Work request 1:
In the passage on billing modifiers, which column of the fee schedule lists the global period for each CPT code?
Work request 2:
Copy word for word the part of the passage on billing modifiers that runs from "Global Periods and" up to and including "the E/M service.".

(Passage shown begins)


    Attach modifier -51 to the lesser-valued procedure(s), says Catherine Brink, CMM, CPC, president of Healthcare Resource Management Inc., a physician practice management consulting firm in Spring Lake, N.J. In the above example, 62282 is chosen as the primary procedure because it has been assigned more RVUs than 62281 (8.04 versus 7.32). If 62281 were chosen as the primary procedure, it would be paid at full value while the higher-paying procedure (62282) would be reimbursed at 50 percent of its value. This represents a loss of reimbursement for the neurologist (8.04 RVUs + 7.32/2 RVUs = 11.7 while 7.32 RVUs + 8.04/2 RVUs = 11.34).

    Global Periods and Modifier -24

    Column N of the fee schedule lists the global period for each CPT code. By checking this information, neurology coders can be certain they are not billing for care included in the global period of a previous surgery. E/M services provided during the global period of a related procedure, although rare for neurologists, are not separately reportable. If an E/M service is provided during the global period of an unrelated procedure, attach modifier -24 (Unrelated evaluation and management service by the same physician during a postoperative period) to the E/M service.

    Modifier -26 

    Some procedures are a combination of a physician component and a technical component. CPT specifies that "When the physician component is reported separately, the service may be identified by adding modifier '-26' (Professional component) to the usual procedure number" or by attaching the five-digit modifier code 09926.
     
    Consulting the fee schedule is the easiest way to determine if a particular code contains a professional and technical component. Check the far left-hand column that lists each code. If separate values are listed for the code with modifiers -26 and -TC (Technical component), then modifier -26 is appropriate for that code if only the professional component of the service is provided (the physician does not own the equipment that he or she uses to provide the service).
     
    For example, the fee schedule shows that nerve conduction studies, such as 95900 ( amplitude and latency/velocity study, each nerve; motor, without F-wave study), include a professional and technical component. The full value of the code includes performance of the study, equipment and staff, and interpretation and report. This means modifier -26 is appropriately appended to 95900 if the neurologist performs the test using equipment owned by a hospital or other facility and provides interpretation only, Brink says.

(Passage shown ends)
(Records shown begins)

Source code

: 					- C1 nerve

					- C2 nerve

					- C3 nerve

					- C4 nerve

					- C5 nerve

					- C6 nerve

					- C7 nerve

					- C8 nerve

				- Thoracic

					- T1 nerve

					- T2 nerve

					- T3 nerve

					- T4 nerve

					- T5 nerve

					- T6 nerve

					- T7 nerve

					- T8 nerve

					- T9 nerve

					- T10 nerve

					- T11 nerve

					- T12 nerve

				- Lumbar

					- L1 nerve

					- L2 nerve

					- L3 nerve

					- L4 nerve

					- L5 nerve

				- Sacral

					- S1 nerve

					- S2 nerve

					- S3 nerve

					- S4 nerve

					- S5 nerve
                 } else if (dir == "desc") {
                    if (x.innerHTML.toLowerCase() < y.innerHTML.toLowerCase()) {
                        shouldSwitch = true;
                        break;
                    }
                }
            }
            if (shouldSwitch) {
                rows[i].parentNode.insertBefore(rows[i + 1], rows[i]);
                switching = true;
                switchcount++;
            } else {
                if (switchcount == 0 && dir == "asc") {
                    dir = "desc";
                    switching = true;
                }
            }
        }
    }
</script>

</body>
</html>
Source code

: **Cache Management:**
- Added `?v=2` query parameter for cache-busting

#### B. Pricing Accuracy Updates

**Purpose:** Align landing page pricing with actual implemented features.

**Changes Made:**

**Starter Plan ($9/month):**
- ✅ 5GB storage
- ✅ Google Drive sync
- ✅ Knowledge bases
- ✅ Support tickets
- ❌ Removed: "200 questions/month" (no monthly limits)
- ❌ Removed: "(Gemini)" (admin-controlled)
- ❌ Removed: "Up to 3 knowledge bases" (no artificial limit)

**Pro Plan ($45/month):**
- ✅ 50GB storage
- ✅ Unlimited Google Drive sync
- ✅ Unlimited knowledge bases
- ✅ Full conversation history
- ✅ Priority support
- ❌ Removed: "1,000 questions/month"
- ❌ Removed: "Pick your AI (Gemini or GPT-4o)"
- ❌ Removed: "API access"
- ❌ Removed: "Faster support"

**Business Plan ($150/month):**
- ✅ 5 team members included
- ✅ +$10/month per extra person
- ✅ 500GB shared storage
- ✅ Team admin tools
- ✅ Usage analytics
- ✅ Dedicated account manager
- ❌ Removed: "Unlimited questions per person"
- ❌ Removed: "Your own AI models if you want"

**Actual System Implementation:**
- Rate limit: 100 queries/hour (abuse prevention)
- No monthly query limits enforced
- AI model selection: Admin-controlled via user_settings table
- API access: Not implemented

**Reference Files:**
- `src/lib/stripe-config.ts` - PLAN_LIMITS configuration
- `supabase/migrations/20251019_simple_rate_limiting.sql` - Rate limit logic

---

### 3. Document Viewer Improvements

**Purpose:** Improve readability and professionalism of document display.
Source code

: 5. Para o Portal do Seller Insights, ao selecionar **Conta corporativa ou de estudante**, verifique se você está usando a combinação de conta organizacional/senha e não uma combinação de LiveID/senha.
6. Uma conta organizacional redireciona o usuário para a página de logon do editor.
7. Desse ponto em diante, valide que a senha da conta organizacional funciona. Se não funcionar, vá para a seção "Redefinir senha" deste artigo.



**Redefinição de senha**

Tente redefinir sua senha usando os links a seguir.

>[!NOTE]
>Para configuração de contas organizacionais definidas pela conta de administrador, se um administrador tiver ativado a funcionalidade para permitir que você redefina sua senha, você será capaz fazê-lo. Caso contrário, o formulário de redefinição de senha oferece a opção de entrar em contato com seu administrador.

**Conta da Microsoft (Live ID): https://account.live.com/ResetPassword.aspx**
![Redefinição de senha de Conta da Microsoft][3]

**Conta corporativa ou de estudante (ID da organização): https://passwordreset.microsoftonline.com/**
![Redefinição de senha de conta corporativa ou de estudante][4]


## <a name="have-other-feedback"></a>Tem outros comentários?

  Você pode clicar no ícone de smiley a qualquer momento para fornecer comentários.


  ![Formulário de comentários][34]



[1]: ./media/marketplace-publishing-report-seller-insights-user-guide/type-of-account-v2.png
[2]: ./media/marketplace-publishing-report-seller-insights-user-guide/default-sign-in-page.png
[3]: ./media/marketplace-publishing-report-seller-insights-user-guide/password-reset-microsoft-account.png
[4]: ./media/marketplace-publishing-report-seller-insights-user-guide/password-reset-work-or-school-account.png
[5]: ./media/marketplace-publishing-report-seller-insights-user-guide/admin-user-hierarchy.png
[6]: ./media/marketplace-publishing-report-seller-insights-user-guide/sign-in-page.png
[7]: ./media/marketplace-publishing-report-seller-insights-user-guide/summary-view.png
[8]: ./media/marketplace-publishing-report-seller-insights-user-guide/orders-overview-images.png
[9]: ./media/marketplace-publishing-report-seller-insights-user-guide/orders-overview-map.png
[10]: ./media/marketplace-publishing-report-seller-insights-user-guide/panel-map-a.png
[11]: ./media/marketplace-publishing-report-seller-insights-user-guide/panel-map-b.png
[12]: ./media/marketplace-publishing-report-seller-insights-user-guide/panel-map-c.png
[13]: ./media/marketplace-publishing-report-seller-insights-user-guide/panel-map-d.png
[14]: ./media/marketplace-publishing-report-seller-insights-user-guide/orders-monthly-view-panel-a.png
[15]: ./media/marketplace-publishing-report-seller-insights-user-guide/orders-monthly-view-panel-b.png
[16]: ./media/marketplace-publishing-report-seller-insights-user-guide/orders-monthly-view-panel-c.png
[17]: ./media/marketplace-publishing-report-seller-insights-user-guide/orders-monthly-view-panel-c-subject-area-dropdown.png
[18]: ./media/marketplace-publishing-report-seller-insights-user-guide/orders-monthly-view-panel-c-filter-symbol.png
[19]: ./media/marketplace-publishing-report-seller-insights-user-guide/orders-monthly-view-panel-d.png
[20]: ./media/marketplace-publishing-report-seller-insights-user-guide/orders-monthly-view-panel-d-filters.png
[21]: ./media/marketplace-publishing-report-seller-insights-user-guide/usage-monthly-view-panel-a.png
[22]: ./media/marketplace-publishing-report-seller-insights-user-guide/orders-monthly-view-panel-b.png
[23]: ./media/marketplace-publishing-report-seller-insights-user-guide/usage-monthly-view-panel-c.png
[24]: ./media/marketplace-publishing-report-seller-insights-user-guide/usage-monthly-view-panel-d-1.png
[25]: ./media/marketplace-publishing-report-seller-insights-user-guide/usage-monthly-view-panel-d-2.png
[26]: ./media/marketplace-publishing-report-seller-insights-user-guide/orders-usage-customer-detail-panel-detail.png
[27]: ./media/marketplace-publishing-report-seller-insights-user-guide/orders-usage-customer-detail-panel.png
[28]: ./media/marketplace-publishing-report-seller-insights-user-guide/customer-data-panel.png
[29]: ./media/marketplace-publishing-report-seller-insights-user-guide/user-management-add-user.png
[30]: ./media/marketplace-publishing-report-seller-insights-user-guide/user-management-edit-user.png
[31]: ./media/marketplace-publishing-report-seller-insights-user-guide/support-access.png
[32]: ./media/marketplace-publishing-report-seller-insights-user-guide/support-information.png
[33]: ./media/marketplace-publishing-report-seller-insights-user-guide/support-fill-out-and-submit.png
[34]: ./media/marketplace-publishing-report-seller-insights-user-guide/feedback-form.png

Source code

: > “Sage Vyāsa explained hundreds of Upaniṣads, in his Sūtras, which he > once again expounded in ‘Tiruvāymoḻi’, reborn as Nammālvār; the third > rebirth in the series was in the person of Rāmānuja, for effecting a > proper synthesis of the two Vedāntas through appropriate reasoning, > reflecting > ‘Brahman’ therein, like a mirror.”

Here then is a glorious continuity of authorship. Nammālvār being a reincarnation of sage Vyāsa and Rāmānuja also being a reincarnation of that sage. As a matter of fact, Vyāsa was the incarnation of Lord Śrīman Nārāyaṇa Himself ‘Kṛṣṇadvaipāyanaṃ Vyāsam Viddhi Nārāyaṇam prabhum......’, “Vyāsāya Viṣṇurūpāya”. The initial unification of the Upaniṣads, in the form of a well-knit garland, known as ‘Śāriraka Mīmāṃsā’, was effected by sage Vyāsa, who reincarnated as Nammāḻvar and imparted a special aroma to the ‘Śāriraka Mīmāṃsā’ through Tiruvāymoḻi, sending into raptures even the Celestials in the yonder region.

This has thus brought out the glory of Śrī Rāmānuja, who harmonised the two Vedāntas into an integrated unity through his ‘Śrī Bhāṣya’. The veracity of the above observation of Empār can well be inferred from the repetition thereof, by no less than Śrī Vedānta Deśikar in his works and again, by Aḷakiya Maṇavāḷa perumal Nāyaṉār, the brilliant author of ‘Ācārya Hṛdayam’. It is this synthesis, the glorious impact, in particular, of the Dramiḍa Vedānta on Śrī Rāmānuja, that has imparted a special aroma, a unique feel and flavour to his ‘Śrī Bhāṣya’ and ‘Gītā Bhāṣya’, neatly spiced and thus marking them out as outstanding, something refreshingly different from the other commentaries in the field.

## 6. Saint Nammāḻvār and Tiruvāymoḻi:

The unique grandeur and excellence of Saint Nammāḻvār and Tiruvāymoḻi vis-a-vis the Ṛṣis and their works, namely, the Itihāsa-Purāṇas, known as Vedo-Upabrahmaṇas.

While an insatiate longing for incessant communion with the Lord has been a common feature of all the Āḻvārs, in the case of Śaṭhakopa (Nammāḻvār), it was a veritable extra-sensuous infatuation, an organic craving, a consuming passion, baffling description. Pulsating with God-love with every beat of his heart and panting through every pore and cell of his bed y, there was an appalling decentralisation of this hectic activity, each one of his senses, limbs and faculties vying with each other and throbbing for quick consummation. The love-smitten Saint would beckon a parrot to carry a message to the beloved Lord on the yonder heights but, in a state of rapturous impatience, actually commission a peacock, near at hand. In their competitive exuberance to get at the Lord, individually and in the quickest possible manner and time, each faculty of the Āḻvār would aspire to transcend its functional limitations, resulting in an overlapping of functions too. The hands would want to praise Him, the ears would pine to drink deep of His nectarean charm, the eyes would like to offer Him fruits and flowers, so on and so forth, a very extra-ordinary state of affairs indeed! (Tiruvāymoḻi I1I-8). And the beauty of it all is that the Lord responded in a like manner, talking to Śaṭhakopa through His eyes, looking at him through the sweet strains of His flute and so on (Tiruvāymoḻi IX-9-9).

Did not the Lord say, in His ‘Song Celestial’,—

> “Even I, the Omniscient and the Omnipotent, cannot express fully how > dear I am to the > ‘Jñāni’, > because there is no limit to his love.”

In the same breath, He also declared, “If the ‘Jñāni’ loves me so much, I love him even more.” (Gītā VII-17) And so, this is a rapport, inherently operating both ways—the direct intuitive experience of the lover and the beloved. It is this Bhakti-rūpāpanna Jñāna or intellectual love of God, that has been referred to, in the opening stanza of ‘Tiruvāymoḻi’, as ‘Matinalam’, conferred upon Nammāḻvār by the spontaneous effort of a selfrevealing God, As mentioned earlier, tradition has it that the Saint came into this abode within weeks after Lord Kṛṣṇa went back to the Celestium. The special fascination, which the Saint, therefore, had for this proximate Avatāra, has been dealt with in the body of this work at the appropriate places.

(Records shown ends)

Written response 1:
Column N

Written response 2:
Global Periods and Modifier -24

    Column N of the fee schedule lists the global period for each CPT code. By checking this information, neurology coders can be certain they are not billing for care included in the global period of a previous surgery. E/M services provided during the global period of a related procedure, although rare for neurologists, are not separately reportable. If an E/M service is provided during the global period of an unrelated procedure, attach modifier -24 (Unrelated evaluation and management service by the same physician during a postoperative period) to the E/M service.